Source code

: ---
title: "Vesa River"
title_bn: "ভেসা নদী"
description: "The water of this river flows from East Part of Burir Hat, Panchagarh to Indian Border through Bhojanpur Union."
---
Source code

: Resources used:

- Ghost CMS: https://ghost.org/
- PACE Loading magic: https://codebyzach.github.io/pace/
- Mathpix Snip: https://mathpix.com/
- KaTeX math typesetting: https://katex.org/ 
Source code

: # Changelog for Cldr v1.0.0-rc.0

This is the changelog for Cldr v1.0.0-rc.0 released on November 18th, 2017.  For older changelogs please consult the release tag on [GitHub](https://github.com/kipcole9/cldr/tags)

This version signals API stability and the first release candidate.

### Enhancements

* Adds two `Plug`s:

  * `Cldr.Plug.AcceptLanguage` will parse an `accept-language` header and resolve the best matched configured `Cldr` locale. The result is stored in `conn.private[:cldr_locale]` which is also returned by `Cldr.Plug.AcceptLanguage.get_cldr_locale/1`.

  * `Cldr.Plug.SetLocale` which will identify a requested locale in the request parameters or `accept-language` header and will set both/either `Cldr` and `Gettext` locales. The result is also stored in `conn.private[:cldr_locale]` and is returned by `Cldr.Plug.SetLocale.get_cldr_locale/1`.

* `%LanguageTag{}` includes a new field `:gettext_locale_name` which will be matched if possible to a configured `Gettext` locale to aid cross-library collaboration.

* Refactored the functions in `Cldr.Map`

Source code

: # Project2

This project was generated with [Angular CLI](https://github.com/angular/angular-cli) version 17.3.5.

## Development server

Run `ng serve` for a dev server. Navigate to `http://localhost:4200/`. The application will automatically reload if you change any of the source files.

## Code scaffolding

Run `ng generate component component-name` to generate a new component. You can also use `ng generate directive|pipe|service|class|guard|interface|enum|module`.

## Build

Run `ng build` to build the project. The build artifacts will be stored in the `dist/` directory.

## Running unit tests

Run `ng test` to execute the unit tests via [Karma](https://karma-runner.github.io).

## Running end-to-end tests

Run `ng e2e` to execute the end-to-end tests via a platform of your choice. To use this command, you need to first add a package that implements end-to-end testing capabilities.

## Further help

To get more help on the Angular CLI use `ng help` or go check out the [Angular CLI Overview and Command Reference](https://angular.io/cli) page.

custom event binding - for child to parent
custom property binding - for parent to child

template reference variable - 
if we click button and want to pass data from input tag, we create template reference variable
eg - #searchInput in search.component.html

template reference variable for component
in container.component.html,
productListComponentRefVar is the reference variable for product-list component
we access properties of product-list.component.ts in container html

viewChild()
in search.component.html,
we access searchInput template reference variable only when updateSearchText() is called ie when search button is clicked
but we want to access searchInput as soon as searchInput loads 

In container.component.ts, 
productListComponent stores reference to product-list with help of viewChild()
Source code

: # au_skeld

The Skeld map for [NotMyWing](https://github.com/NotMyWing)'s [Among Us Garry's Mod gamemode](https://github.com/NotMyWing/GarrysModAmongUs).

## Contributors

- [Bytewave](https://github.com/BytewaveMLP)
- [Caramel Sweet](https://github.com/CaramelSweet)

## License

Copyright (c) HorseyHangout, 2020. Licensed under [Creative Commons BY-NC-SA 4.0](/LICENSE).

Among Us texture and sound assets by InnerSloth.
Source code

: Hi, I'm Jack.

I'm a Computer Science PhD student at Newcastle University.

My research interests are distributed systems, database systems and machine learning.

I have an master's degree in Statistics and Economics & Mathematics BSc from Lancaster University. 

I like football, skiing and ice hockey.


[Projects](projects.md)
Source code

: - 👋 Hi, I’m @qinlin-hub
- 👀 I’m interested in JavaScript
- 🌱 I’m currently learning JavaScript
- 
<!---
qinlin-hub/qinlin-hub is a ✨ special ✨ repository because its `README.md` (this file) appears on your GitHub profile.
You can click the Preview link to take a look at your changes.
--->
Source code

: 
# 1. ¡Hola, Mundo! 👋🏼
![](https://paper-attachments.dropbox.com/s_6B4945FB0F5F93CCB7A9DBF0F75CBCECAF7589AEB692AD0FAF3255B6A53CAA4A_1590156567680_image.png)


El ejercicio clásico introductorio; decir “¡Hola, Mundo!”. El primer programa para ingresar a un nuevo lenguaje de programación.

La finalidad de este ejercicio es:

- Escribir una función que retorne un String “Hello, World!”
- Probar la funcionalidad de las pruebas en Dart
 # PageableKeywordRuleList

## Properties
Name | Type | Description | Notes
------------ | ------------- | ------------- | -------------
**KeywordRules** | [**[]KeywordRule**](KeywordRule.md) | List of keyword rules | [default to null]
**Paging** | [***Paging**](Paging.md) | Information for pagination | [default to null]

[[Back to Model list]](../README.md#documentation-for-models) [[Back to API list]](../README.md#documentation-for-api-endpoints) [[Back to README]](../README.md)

Assigned task. Take each line in the listing that has the word "JavaScript" and copy it.

Answer box.
- 👀 I’m interested in JavaScript
- 🌱 I’m currently learning JavaScript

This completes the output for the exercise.